Que tal uma legislação de reserva de mercado para o Cinema Nacional? Diante de tantos filmes estrangeiros – especialmente norte-americanos – que chegam ao mercado interno todos os anos, deve ser uma “boa ideia” obrigar que uma parcela da programação das salas de cinema ofereça o “similar nacional”.

Você deve estar pensando: “Bem, isto já existe, desde o tempo da Embrafilme, no regime militar”. Sim, isto já existe: você só errou a data. A ideia de “proteger” o conteúdo nacional da concorrência estrangeira vem desde Getúlio Vargas, em 1932, com o artigo 13 do decreto Nº 21.240.

Bem, e que tal injetar dinheiro público nos filmes? Quanto tempo tem essa ideia? Ela também é muito antiga: em 1953, por exemplo, a célebre companhia produtora Vera Cruz estava atolada em dívidas, mas ainda assim a imprensa defendia que o Governo de SP (através do Banespa, na época um banco estatal paulista) “salvasse” a empresa com mais empréstimos em condições vantajosas – o que se revelaria, no final das contas, um desperdício.

O QUE FAZER:
A - Transcreva da listagem as linhas que começam na que contém "Hi, I’m @VaLdiR89" e terminam na que contém "de Biblioteca Escolar", incluindo as duas, sem alterar nada. Deixe as imagens de fora.
B - Como prossegue o trecho sobre o cinema nacional? Redija a parte seguinte, começando logo após o ponto em que ele termina.
A listagem não tem nenhuma relação com o trecho sobre o cinema nacional.

[Entradas de dados salvas]
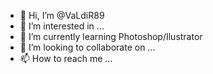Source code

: - 👋 Hi, I’m @VaLdiR89
- 👀 I’m interested in ...
- 🌱 I’m currently learning Photoshop/Ilustrator
- 💞️ I’m looking to collaborate on ...
- 📫 How to reach me ...

<!---
VaLdiR89/VaLdiR89 is a ✨ special ✨ repository because its `README.md` (this file) appears on your GitHub profile.
You can click the Preview link to take a look at your changes.
--->
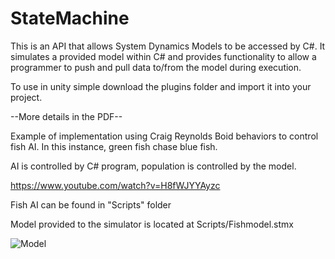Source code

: # StateMachine

This is an API that allows System Dynamics Models to be accessed by C#. It simulates a provided model within C# and provides functionality to allow a programmer to push and pull data to/from the model during execution. 

To use in unity simple download the plugins folder and import it into your project. 

--More details in the PDF--

Example of implementation using Craig Reynolds Boid behaviors to control fish AI.
In this instance, green fish chase blue fish.

AI is controlled by C# program, population is controlled by the model.

https://www.youtube.com/watch?v=H8fWJYYAyzc

Fish AI can be found in "Scripts" folder

Model provided to the simulator is located at Scripts/Fishmodel.stmx

![Model](https://imgur.com/TC56pBG)
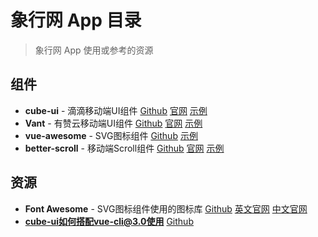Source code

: # 象行网 App 目录
> 象行网 App 使用或参考的资源
## 组件
- **cube-ui** - 滴滴移动端UI组件 [Github](https://github.com/didi/cube-ui) [官网](https://didi.github.io/cube-ui/#/zh-CN) [示例](https://didi.github.io/cube-ui/example/#/)
- **Vant** - 有赞云移动端UI组件 [Github](https://github.com/youzan/vant) [官网](https://youzan.github.io/vant/#/zh-CN/intro) [示例](https://youzan.github.io/vant/mobile)
- **vue-awesome** - SVG图标组件 [Github](https://github.com/Justineo/vue-awesome) [示例](https://justineo.github.io/vue-awesome/demo/) 
- **better-scroll** - 移动端Scroll组件 [Github](https://github.com/ustbhuangyi/better-scroll) [官网](https://ustbhuangyi.github.io/better-scroll/#/zh) [示例](https://ustbhuangyi.github.io/better-scroll/#/examples/zh) 
## 资源
- **Font Awesome** - SVG图标组件使用的图标库 [Github](https://github.com/FortAwesome/Font-Awesome) [英文官网](https://fontawesome.com/icons?d=gallery) [中文官网](http://www.fontawesome.com.cn/) 
- **cube-ui如何搭配vue-cli@3.0使用** [Github](https://github.com/cube-ui/question-answer/issues/14)
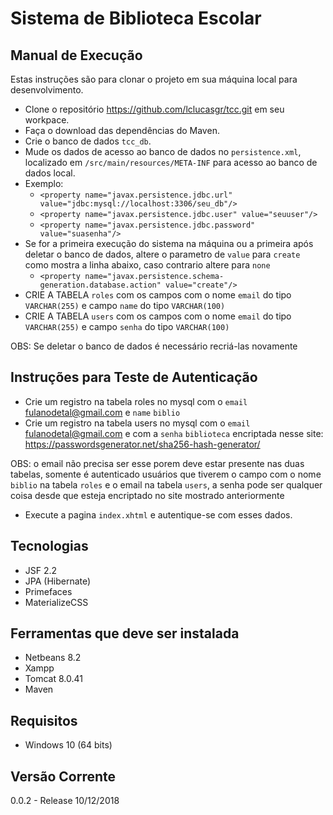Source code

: # Sistema de Biblioteca Escolar

## Manual de Execução
Estas instruções são para clonar o projeto em sua máquina local para desenvolvimento.
- Clone o repositório https://github.com/lclucasgr/tcc.git em seu workpace.
- Faça o download das dependências do Maven.
- Crie o banco de dados `tcc_db`.
- Mude os dados de acesso ao banco de dados no `persistence.xml`, localizado em `/src/main/resources/META-INF` para acesso ao banco de dados local.
- Exemplo:
  - `<property name="javax.persistence.jdbc.url" value="jdbc:mysql://localhost:3306/seu_db"/>`
  - `<property name="javax.persistence.jdbc.user" value="seuuser"/>`
  - `<property name="javax.persistence.jdbc.password" value="suasenha"/>`
- Se for a primeira execução do sistema na máquina ou a primeira após deletar o banco de dados, altere o parametro de `value` para  `create` como mostra a linha abaixo, caso contrario altere para `none`
  - `<property name="javax.persistence.schema-generation.database.action" value="create"/>`
- CRIE A TABELA `roles` com os campos com o nome `email` do tipo `VARCHAR(255)` e campo `name` do tipo `VARCHAR(100)`
- CRIE A TABELA `users` com os campos com o nome `email` do tipo `VARCHAR(255)` e campo `senha` do tipo `VARCHAR(100)`

OBS: Se deletar o banco de dados é necessário recriá-las novamente

## Instruções para Teste de Autenticação
- Crie um registro na tabela roles no mysql com o `email` fulanodetal@gmail.com e `name` `biblio`
- Crie um registro na tabela users no mysql com o `email` fulanodetal@gmail.com e com a `senha` `biblioteca` encriptada nesse site: https://passwordsgenerator.net/sha256-hash-generator/

OBS: o email não precisa ser esse porem deve estar presente nas duas tabelas, somente é autenticado usuários que tiverem o campo com o nome `biblio` na tabela `roles` e o email na tabela `users`, a senha pode ser qualquer coisa desde que esteja encriptado no site mostrado anteriormente

- Execute a pagina `index.xhtml` e autentique-se com esses dados.

## Tecnologias
- JSF 2.2
- JPA (Hibernate)
- Primefaces
- MaterializeCSS

## Ferramentas que deve ser instalada
- Netbeans 8.2
- Xampp
- Tomcat 8.0.41
- Maven

## Requisitos 
- Windows 10 (64 bits)

## Versão Corrente
0.0.2 - Release 10/12/2018
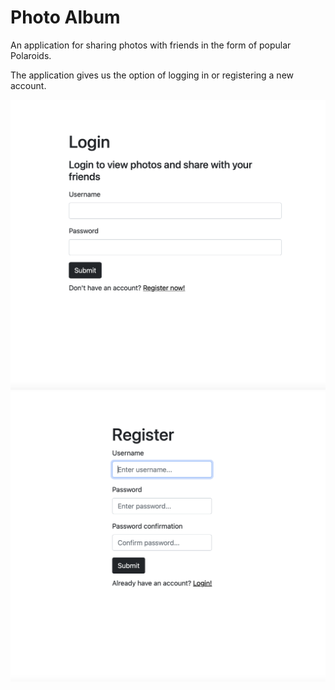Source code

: 
# Photo Album

An application for sharing photos with friends in the form 
of popular Polaroids. 

The application gives us the option of logging in or registering 
a new account.

![Screenshot](screens/login.png) ![Screenshot](screens/register.png)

RESPOSTAS ABAIXO:
A -
: - 👋 Hi, I’m @VaLdiR89
- 👀 I’m interested in ...
- 🌱 I’m currently learning Photoshop/Ilustrator
- 💞️ I’m looking to collaborate on ...
- 📫 How to reach me ...

<!---
VaLdiR89/VaLdiR89 is a ✨ special ✨ repository because its `README.md` (this file) appears on your GitHub profile.
You can click the Preview link to take a look at your changes.
--->
Source code

: # StateMachine

This is an API that allows System Dynamics Models to be accessed by C#. It simulates a provided model within C# and provides functionality to allow a programmer to push and pull data to/from the model during execution. 

To use in unity simple download the plugins folder and import it into your project. 

--More details in the PDF--

Example of implementation using Craig Reynolds Boid behaviors to control fish AI.
In this instance, green fish chase blue fish.

AI is controlled by C# program, population is controlled by the model.

https://www.youtube.com/watch?v=H8fWJYYAyzc

Fish AI can be found in "Scripts" folder

Model provided to the simulator is located at Scripts/Fishmodel.stmx

![Model](https://imgur.com/TC56pBG)
Source code

: # 象行网 App 目录
> 象行网 App 使用或参考的资源
## 组件
- **cube-ui** - 滴滴移动端UI组件 [Github](https://github.com/didi/cube-ui) [官网](https://didi.github.io/cube-ui/#/zh-CN) [示例](https://didi.github.io/cube-ui/example/#/)
- **Vant** - 有赞云移动端UI组件 [Github](https://github.com/youzan/vant) [官网](https://youzan.github.io/vant/#/zh-CN/intro) [示例](https://youzan.github.io/vant/mobile)
- **vue-awesome** - SVG图标组件 [Github](https://github.com/Justineo/vue-awesome) [示例](https://justineo.github.io/vue-awesome/demo/) 
- **better-scroll** - 移动端Scroll组件 [Github](https://github.com/ustbhuangyi/better-scroll) [官网](https://ustbhuangyi.github.io/better-scroll/#/zh) [示例](https://ustbhuangyi.github.io/better-scroll/#/examples/zh) 
## 资源
- **Font Awesome** - SVG图标组件使用的图标库 [Github](https://github.com/FortAwesome/Font-Awesome) [英文官网](https://fontawesome.com/icons?d=gallery) [中文官网](http://www.fontawesome.com.cn/) 
- **cube-ui如何搭配vue-cli@3.0使用** [Github](https://github.com/cube-ui/question-answer/issues/14)
Source code

: # Sistema de Biblioteca Escolar

B -
Muita gente esforça-se para tentar compreender por que a indústria cinematográfica brasileira vive essa eterna novela na qual os capítulos parecem repetir sempre o mesmo drama. Mas o problema é efetivamente mais simples de ser entendido se assumirmos que, entra governo e sai governo, as tais “políticas públicas” para o setor continuam usando o mesmo remédio esperando, eventualmente, atingir resultados diferentes.

Desde meados do século passado, dois fantasmas assombram o audiovisual nacional: a reserva de mercado e o subsídio (em seus infinitos disfarces e variações). Tais fantasmas, a despeito de sua natureza, são usados como verdadeiros pilares para a indústria do setor. Vejamos, assumindo como ponto de partida a criação da Embrafilme (em 1969), embora como se disse o problema (e a falsa solução) seja anterior a isso.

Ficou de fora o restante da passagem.